<<<<
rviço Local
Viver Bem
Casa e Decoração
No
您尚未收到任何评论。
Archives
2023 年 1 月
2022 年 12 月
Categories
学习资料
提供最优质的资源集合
>>>>
# Exercise
Copy, without any change, the run of lines from the one with "Casa e Decoração" through the end of the entries above.

# Problem solution
Casa e Decoração
No
您尚未收到任何评论。
Archives
2023 年 1 月
2022 年 12 月
Categories
学习资料
提供最优质的资源集合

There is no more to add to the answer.